What is needed: Reproduce the passage in the piece on Carol DiMaiti Stuart's murder below, from "A few days ago, I" up to and including "would be gone.".

Source document:
Start

After the Lies and the Anger, the Murder of Carol DiMaiti Stuart

Leaves a Legacy of Hope

A few days ago, I watching a Law & Order episode that brought me back to one of the most horrific memories of my life, the death of Carol DiMaiti Stuart, a tax attorney that worked for Reed at 255.

 

The date was October 23rd 1989.

 

I remember days before that being over at 255 Washington checking around the building and talking to my friends there. was walking through the Reed section and I saw Sarah Tynan talking to Carol with a big smile and big belly and I remember saying to her as I walked by, "It would be long now?" And she said with a big smile on her face, " No, not much longer, J.R. " Little did I know a few days later she would be gone.

 

It seemed for a time as if the legacy of Carol DiMaiti Stuart could only be one of incalculable pain—both to the family bereaved by her murder and to the city riven by her husband's unconscionable lie. The horror dated to the night of Oct. 23, 1989, when police found the pregnant Carol and her husband, Charles, in their blood-spattered car in Mission Hill.

 

Carol died about 3am on the 24th and baby Christopher (delivered by emergency cesarean soon afterward)died about six weeks later do to lack of oxygen from the trauma of the shooting.

 

Charles' acount of an attack by a black gunman sent police swarming through racially and ethnically mixed Mission Hill and brought the city's latent racial tensions to flash point. Then Charles's story began to fall apart. On January 4, 1990 just hours after police decided to pick him up for questioning, he apparently committed suicide by leaping from a Boston bridge. His brother, Matthew, had gone to the police with evidence that implicated Charles.

End

Dataset rows:
Start

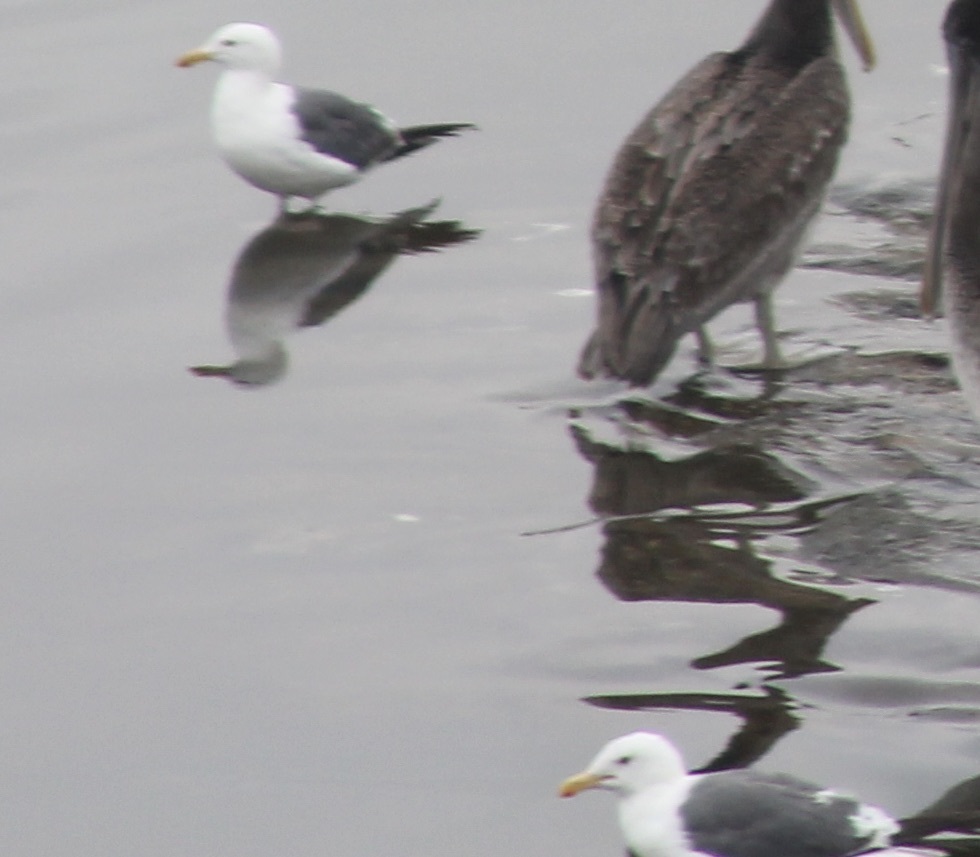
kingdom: Animalia
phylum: Chordata
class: Aves
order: Charadriiformes
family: Laridae
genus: Larus
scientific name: Larus occidentalis
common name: Western gull
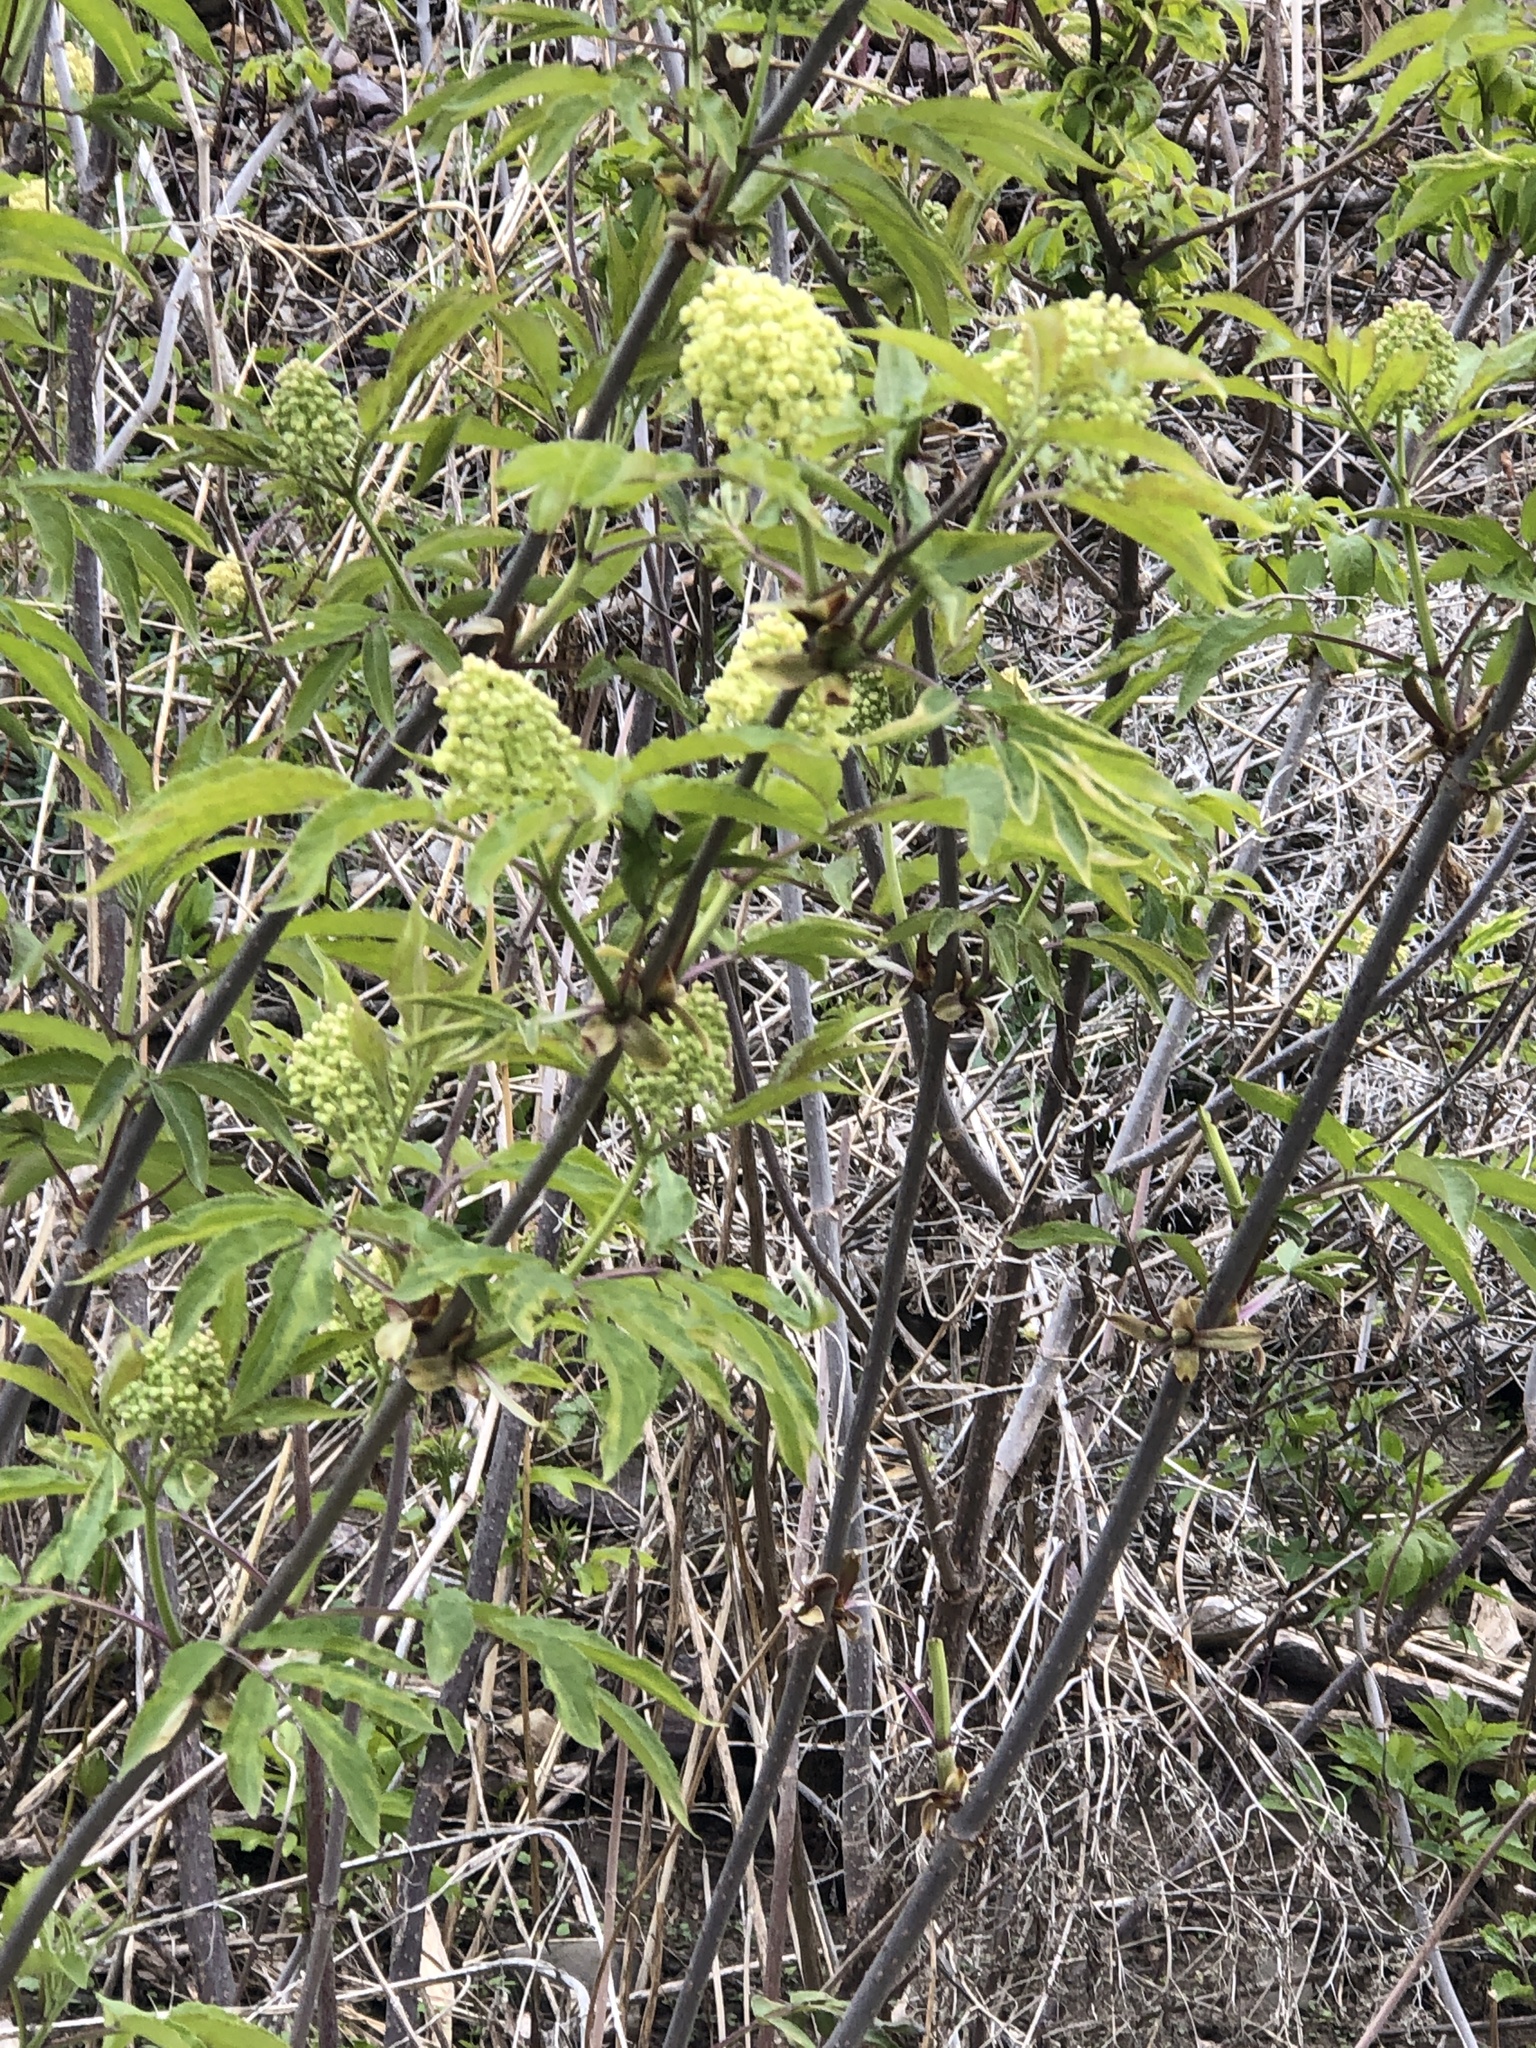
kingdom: Plantae
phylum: Tracheophyta
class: Magnoliopsida
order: Dipsacales
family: Viburnaceae
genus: Sambucus
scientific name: Sambucus racemosa
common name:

End

Response:
A few days ago, I watching a Law & Order episode that brought me back to one of the most horrific memories of my life, the death of Carol DiMaiti Stuart, a tax attorney that worked for Reed at 255.

 

The date was October 23rd 1989.

 

I remember days before that being over at 255 Washington checking around the building and talking to my friends there. was walking through the Reed section and I saw Sarah Tynan talking to Carol with a big smile and big belly and I remember saying to her as I walked by, "It would be long now?" And she said with a big smile on her face, " No, not much longer, J.R. " Little did I know a few days later she would be gone.